The video is centred around the band visiting a choir of black children in a dilapidated barn somewhere in the Deep South. In 3 minutes 27 seconds the band manage to cover all manner of clichés. We see Caleb and the gang playing football with children in the street, running through sprinklers in the sun, flying kites wistfully, spinning around children we can only presume they met about five minutes before the shoot, and fishing by the riverbank. Just regular guys. There is even a shot of some pies cooling on a check-clothed picnic table. I was half expecting the entire cast of Little House On The Prairie to pop up and organize an egg-and-spoon race, or Caleb to throw down his guitar and deliver a calf.

The whole thing is shot through a yellow lens giving the video a sun-kissed tint and dust kicked up from the ground swirls in every shot as, literally everyone, frolics. It would not have been out of place if the Coca-Cola logo faded in at the end, or the Jack Daniels narrator started explaining the process of aging oak barrels over the top.

Yet while the Kings of Leon have a history of poor music videos their musical back catalogue is almost flawless, and the new single does not disappoint. It was written back in their Aha Shake Heartbreak days so the song has an element of the stripped back indie vibe that characterised their first couple of albums and while emotion feels forced in the video, the chorus of the track is soulful and soars over the wailing guitar.
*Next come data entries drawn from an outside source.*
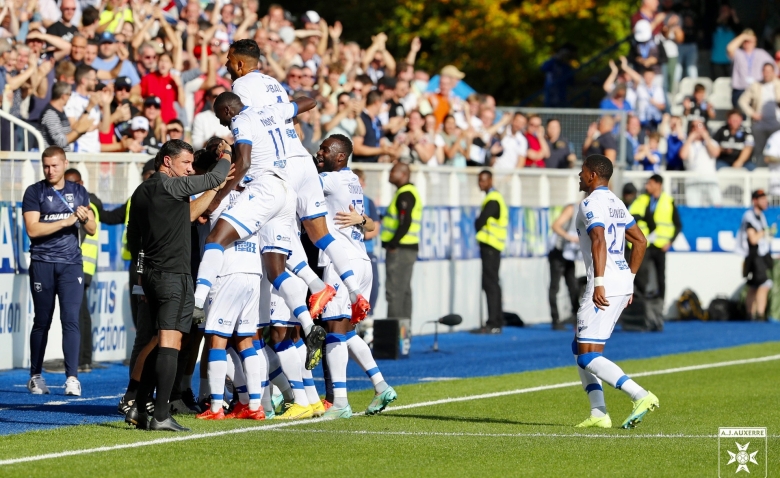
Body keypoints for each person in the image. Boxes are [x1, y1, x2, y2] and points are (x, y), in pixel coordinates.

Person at [223, 39, 371, 323]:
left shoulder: (240, 87)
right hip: (302, 160)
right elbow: (307, 103)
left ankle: (314, 289)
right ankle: (354, 292)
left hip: (279, 167)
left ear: (240, 63)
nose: (227, 66)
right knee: (321, 234)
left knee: (279, 232)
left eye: (229, 60)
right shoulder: (274, 83)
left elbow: (248, 130)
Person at [126, 139, 231, 432]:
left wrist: (140, 273)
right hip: (173, 275)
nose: (189, 170)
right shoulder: (171, 186)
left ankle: (138, 407)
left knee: (160, 341)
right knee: (171, 345)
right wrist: (227, 154)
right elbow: (215, 178)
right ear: (167, 161)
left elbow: (134, 237)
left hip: (151, 276)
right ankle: (160, 415)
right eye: (185, 164)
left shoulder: (142, 190)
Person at [573, 154, 658, 430]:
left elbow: (598, 238)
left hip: (605, 283)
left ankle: (640, 395)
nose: (579, 176)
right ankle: (599, 413)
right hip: (621, 281)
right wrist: (629, 278)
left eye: (582, 172)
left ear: (593, 176)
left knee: (586, 356)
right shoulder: (618, 203)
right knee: (581, 347)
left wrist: (598, 282)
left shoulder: (590, 203)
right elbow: (640, 241)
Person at [316, 135, 397, 418]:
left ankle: (339, 401)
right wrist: (362, 220)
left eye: (325, 150)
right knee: (347, 331)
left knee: (334, 332)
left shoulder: (332, 179)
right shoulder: (351, 179)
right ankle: (380, 384)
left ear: (340, 157)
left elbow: (296, 182)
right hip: (362, 259)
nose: (318, 153)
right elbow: (371, 224)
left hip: (342, 261)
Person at [22, 146, 97, 396]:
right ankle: (35, 376)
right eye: (46, 166)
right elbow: (33, 229)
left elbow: (93, 228)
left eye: (54, 165)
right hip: (42, 262)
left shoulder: (78, 191)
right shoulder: (34, 192)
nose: (50, 170)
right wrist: (65, 221)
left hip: (71, 264)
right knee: (42, 320)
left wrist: (85, 218)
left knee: (70, 320)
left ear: (65, 164)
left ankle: (72, 378)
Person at [195, 183, 267, 421]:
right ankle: (254, 404)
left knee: (217, 341)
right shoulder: (255, 195)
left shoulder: (219, 195)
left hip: (227, 272)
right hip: (253, 271)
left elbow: (200, 213)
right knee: (247, 340)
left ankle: (216, 407)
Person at [63, 168, 101, 373]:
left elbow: (78, 238)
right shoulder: (86, 205)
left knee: (78, 314)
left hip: (79, 265)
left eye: (75, 183)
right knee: (82, 312)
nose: (72, 188)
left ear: (82, 182)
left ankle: (80, 358)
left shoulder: (84, 207)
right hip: (83, 265)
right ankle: (84, 358)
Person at [629, 175, 682, 303]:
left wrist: (670, 242)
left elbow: (677, 224)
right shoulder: (643, 199)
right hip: (647, 244)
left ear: (659, 184)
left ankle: (660, 303)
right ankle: (641, 300)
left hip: (660, 245)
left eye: (650, 184)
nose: (647, 186)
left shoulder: (668, 200)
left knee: (660, 276)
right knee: (640, 272)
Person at [381, 162, 422, 320]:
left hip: (400, 250)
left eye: (394, 171)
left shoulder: (405, 194)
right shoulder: (408, 192)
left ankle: (393, 334)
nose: (390, 174)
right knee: (404, 291)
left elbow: (405, 222)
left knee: (395, 292)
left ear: (404, 175)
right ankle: (403, 334)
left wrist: (393, 244)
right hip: (407, 248)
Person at [473, 170, 507, 334]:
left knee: (490, 284)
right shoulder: (493, 197)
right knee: (493, 284)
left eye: (484, 180)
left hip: (490, 246)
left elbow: (480, 221)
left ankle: (493, 322)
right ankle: (497, 320)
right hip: (493, 247)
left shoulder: (493, 199)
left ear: (491, 180)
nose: (481, 183)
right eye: (479, 180)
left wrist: (477, 223)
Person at [736, 190, 775, 321]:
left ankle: (749, 315)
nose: (765, 202)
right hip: (755, 256)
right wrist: (765, 231)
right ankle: (760, 315)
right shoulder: (749, 216)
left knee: (753, 286)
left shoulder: (761, 216)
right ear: (755, 201)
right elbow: (753, 239)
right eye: (762, 199)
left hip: (761, 255)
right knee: (765, 284)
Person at [738, 62, 780, 166]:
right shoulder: (755, 85)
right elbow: (742, 101)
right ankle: (759, 172)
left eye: (769, 71)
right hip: (760, 123)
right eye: (764, 71)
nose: (766, 74)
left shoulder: (778, 84)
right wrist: (752, 113)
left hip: (777, 123)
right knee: (759, 149)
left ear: (773, 72)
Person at [549, 203, 581, 331]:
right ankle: (555, 320)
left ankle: (577, 320)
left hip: (570, 255)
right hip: (558, 252)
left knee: (573, 287)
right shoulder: (572, 209)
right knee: (555, 287)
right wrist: (569, 237)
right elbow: (555, 225)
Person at [727, 29, 774, 108]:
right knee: (740, 114)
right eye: (745, 41)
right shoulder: (738, 52)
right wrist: (743, 36)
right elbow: (729, 48)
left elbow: (774, 68)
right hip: (740, 89)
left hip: (756, 88)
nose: (747, 43)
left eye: (749, 41)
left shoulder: (761, 53)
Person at [680, 119, 722, 206]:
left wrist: (706, 137)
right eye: (693, 127)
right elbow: (683, 155)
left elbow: (715, 153)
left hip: (710, 180)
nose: (696, 129)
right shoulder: (687, 144)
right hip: (692, 181)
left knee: (716, 206)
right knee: (693, 208)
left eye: (699, 126)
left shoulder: (712, 142)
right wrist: (690, 138)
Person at [40, 81, 93, 149]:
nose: (70, 97)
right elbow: (60, 142)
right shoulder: (50, 114)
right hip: (55, 158)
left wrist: (82, 130)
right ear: (63, 96)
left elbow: (69, 135)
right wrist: (79, 131)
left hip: (64, 156)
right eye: (70, 94)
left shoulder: (61, 111)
The choir’s backing vocals in the final chorus work well and that feeling of inextinguishable positivity that comes with gospel music runs through the song. It would have been easy for the band to stick to the chart-pleasing formula of injecting “woahs” and “aaahs” in the chorus like we saw with huge hit ‘Use Somebody’ last year, but they stay away from this and ‘Radioactive’ will come as a comfort to fans who have been there since the beginning. It is a sure fire hit and the Kings of Leon look unstoppable ahead of their eagerly-awaited fifth album Come Around Sundown which is released on October 19th, now they just need to give music video concepts a little more thought.